Globalization of commerce driven by metal boxes

Did you know that steel boxes around the sea carry approximately 80% of all goods? 1 Or that more than $4 Trillion worth of products were sent over the oceans in 2017? The video below is really interesting.

People have been transporting cargo by the sea since the beginning of time. The Arabian Sea was the first significant trade route. 2 Back then, and during an extended period of time, the goods traveled in sacks, wood crates, and barrels of many different sizes; workers had to manually load and unload the cargo from the ships while paying the physical consequences.

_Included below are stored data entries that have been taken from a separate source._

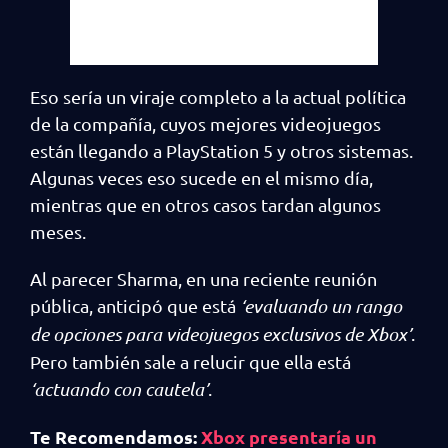
Eso sería un viraje completo a la actual política
de la compañía, cuyos mejores videojuegos
están llegando a PlayStation 5 y otros sistemas.
Algunas veces eso sucede en el mismo día,
mientras que en otros casos tardan algunos
meses.
Al parecer Sharma, en una reciente reunión
pública, anticipó que está
‘evaluando un rango
de opciones para videojuegos exclusivos de Xbox’
.
Pero también sale a relucir que ella está
‘actuando con cautela’
.
Te Recomendamos:
Xbox presentaría un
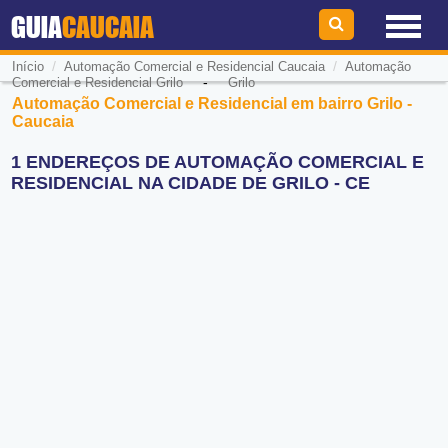
GUIA
CAUCAIA
/
/
Início
Automação Comercial e Residencial Caucaia
Automação
-
Comercial e Residencial Grilo
Grilo
Automação Comercial e Residencial em bairro Grilo -
Caucaia
1 ENDEREÇOS DE AUTOMAÇÃO COMERCIAL E
RESIDENCIAL NA CIDADE DE GRILO - CE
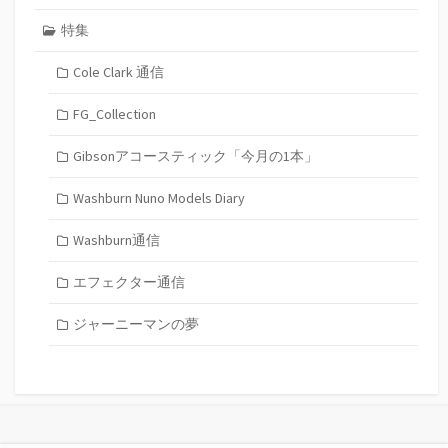
特集
Cole Clark 通信
FG_Collection
Gibsonアコースティック「今月の1本」
Washburn Nuno Models Diary
Washburn通信
エフェクター通信
ジャーニーマンの夢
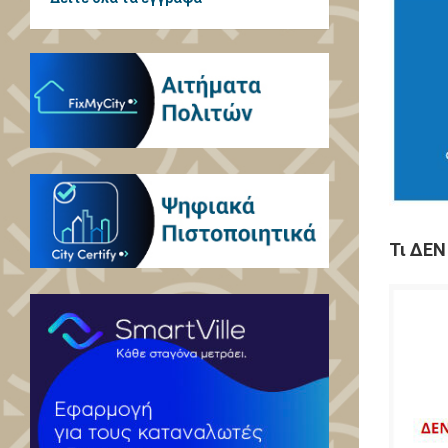
Τι
ΔΕΝ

However, everything changed in 1956, when the former North American truck driver Malcolm Mclean revolutionized the cargo game by stacking 58 metal boxes on a ship that sailed from New Jersey to Houston. The standardized intermodal shipping container was born. Later in 1968, the International Standards Organisation (ISO) standardized this invention and from then on, ships started getting completely re-designed around the dimensions of Mclean’s boxes3

Containerization (Containers + Standardization + Globalization) has become the most cost-effective way of transporting consumer goods and commodities cargo over vast distances. Nowadays is more accessible, cheaper, and faster for large companies to manufacture their products on the other side of the world, like Colombia or Bangladesh, because shipping has become so cheap. The global supply chain has lots to thank to Mr. Mclean. According to the Economist, “the shipping container has been more of a driver of globalization than all trade agreements in the past 50 years together.”4

In Bogotá, for example, we can get ready to date someone by using a French perfume and wearing a great-looking Italian suit. Arrive in a German manufactured car to go to a pure Mexican food restaurant, drink ‘gringo’ whisky there, and use Chinese cellphones to order a reefer container full of Spain’s olives; we can also track the olive’s movement using RFID codes and pay via digital transactions. Containers are even artistic and are incrusted in structures as ‘art performances and pieces’.